HOUSE IN BRAGANÇA
Bragança, Portugal
2020

[EN]
The house was built on a polygonal plot in the city’s
outskirts, anonymous and similar to so many others that thrive
through Iberian Peninsula.
This project seeks
to react to this suburban condition which seemed inevitable, by
rejecting the generic site implantation that would not take in
consideration the topographic condition of its terrain disposition
and would, by default, suggest the implantation of a parallelepiped
in its centre. Likewise, the house is built by modelling the terrain
in three levels. Those levels, inhabited from the inside and from the
outside, contain a distinct programmatic core. The first level, with
the garage, uses the outside walls to create a street front, in a
design capable of mixing the patios with the walls and the building
itself. The second level, setback, gathers the day-to- day household
chores: cooking area, dining room, living room and a workspace. The
third level gathers the sleeping areas, that are connected by a
generous interior gallery which can also be inhabited. In the roof
level one can find the swimming pool, taking advantage of the broader
city view.

(Information supplied):
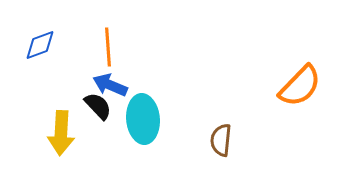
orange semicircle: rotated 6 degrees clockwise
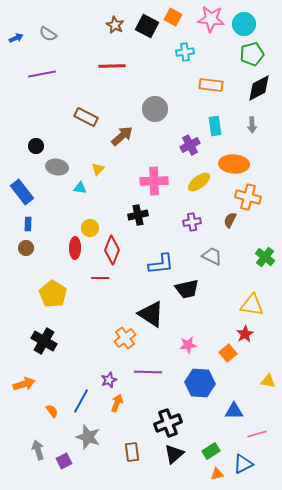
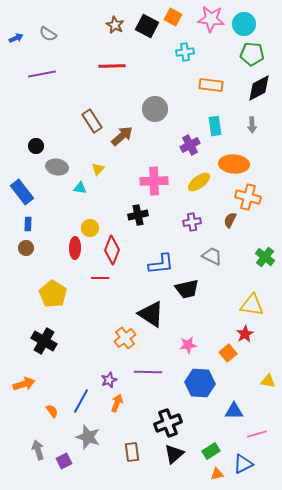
green pentagon at (252, 54): rotated 20 degrees clockwise
brown rectangle at (86, 117): moved 6 px right, 4 px down; rotated 30 degrees clockwise
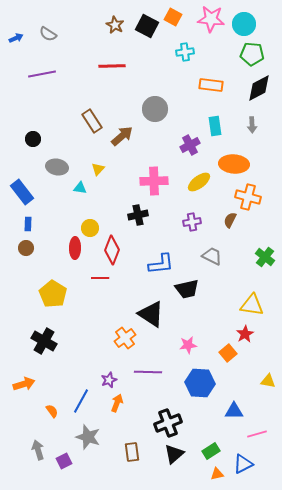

(What you will do):
Write the next part of the description of the house in Bragança, starting after its final sentence about the rooftop swimming pool. The lines above come from a separate source unrelated to the text about the house.

(Written reply):
The house volumetry
is built in one sole material, bare concrete, which regains a new
density through the textures and colors gameplay. In the first two
levels that meet the soil, the concrete assumes a stony appearance,
since its sandblasted. The upper level it is presented in a more
delicate way, with a wavy texture and colour tones stolen from the
local clayey soil.
The interior is
discovered through multiple ascending walkways that cut the house and admit its
connection with the several platforms. The openings that link
interior spaces with the exterior one are not afraid of the surprise
effect provoked by a less consensual harmony. They generously seek to
react to three elemental points: the viewing opportunity, the
program’s singularity and the right attention to the solar
movement.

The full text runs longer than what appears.